In any part of the world, falling in love is an act that is tender and soft but in India, it is a rebellion. To love in India without care about its social structures is brave. I wish India becomes a country of those who are brave.
-Gurmehar Kaur, The Young and Restless
Love is possibly one expression which represents so many things, from sentimental Bollywood representations to an abstract religious symbolism, that it is absolutely impossible to explain it. It is a paradox. Describing love is indescribable.
But in India, love is an extremely rigid institution that requires individuals to operate within the confines of the same class, religion, caste and community.
While the poets, philosophers and thinkers relentlessly languished in their search to understand and find love, we are drawing lines to find a bond worth seven lifetimes.
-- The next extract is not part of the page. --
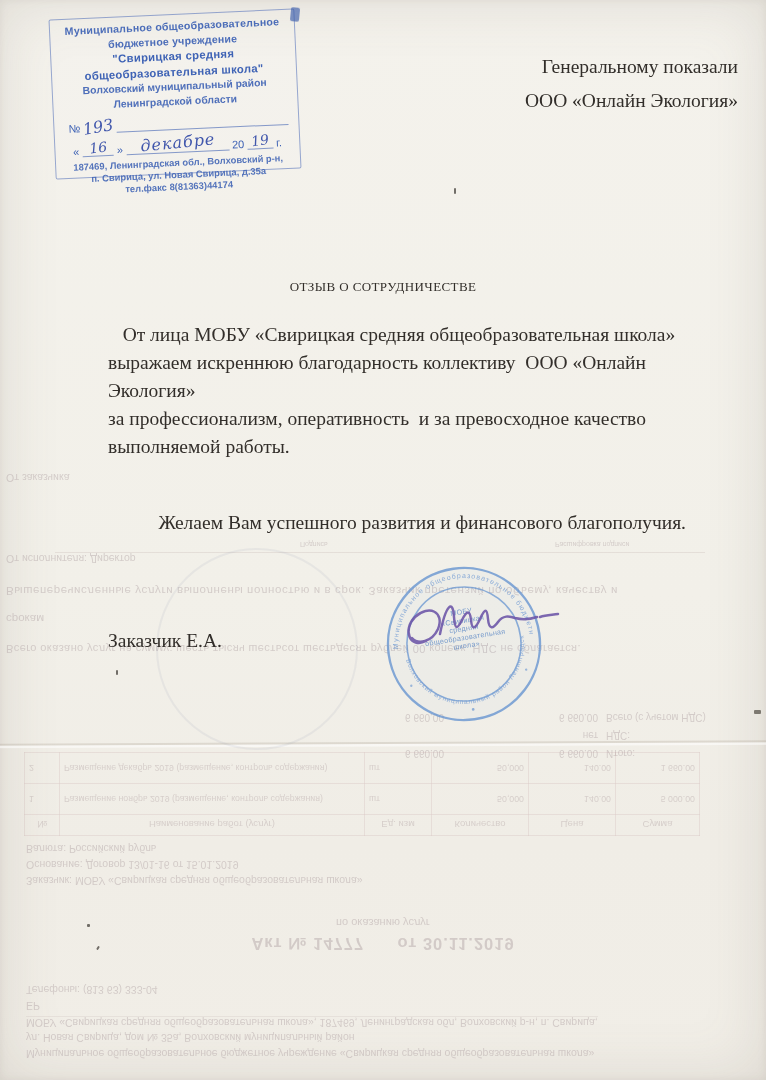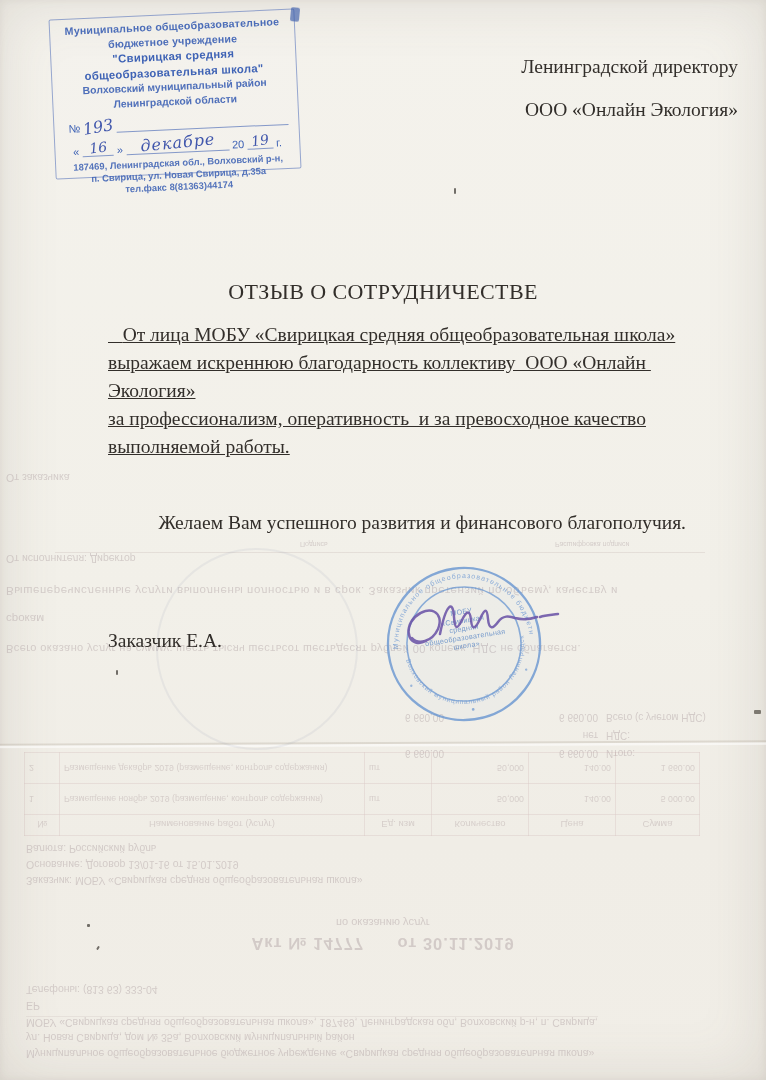"Ленинградской директору" div { text: Ленинградской директору -> Генеральному показали }
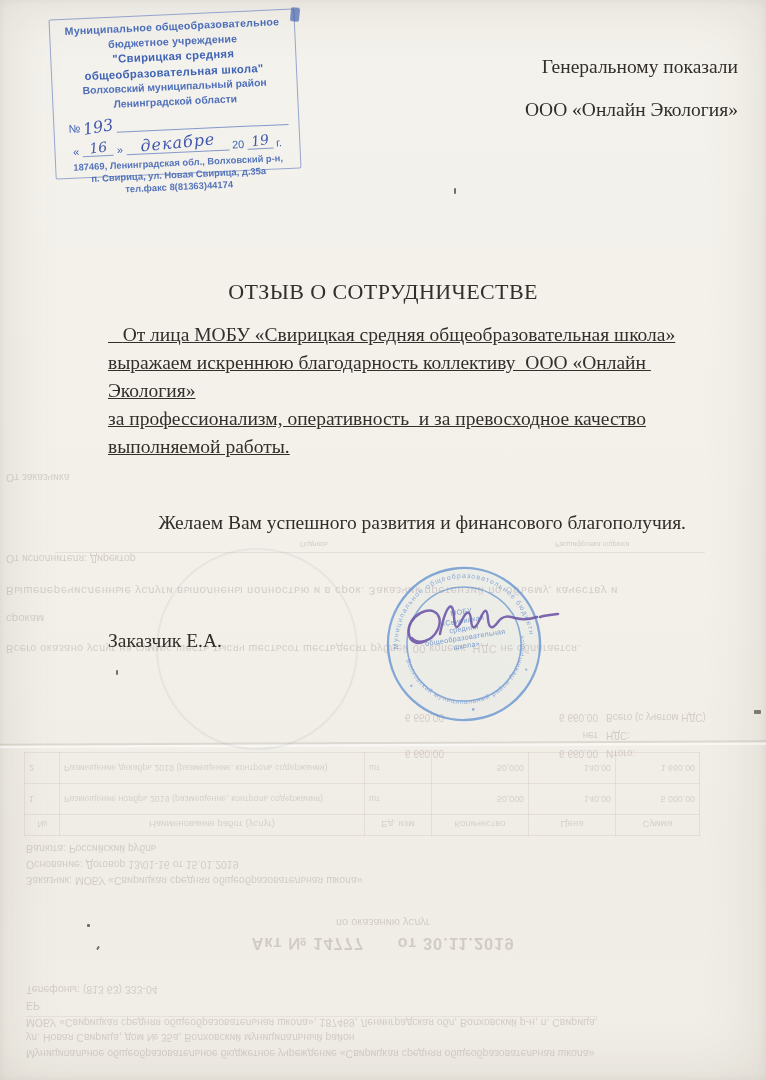"ООО «Онлайн Экология»" .addressee .l2 { margin-top: 21px -> 12px }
It seems more like a financial bond transaction than an act as complex as love. Given the circumstances, is it really possible to love? Love; that is limitless and unbounded, can it be predefined and limited? This is a reflection on the absolute impossibility to love in India without going against its socio-cultural fabric.
In The God of Small Things, Arundhati Roy mentions the Love Laws: “the laws that lay down who should be loved, and how. And how much”.
Ammu (an upper caste Syrian Christian) and Velutha (lower caste Paravan) break these love laws and are punished for this transgression. Despite their suffering, they succeed in subduing the social structures that confine love within the sociocultural exegesis. As the Uttar Pradesh Cabinet has cleared a draft ordinance against love jihad, there is a sense that these love laws which Roy refers to in her novel are no more being laid silently but loudly with state backing and legal enforcements. And just like Ammu and Velutha, anyone who dares to love will be punished.
This makes one ponder over why the state is so hell-bent upon regulating and controlling something as tender and personal as love. The famous Big Brother in George Orwell’s classic dystopia of 1984 sees love as a form of resilience that threatens its totalitarian regime. Any kind of individual emotion is thus a divergence from enabling this monolithic structure. Through its control of marriages and sexual mores, the Big Brother wields the power to control people’s loyalties towards itself.
Love in itself is a rebellion. When Julia passes a love note to Winston, it is the first sign of rebellion against the Big Brother. The reason why those in power wish to confine it is that love is the only possible way to dismantle a loveless state that operates on hate and bigotry. Love threatens the very foundation of this hegemonic social organisation. In these difficult times, to love is not only a personal choice but a radical act to subdue the structures that otherwise intend to limit us. If individual freedom and choice are the end-goals, crossing lines by breaking the love laws in love is the only way to make that possible.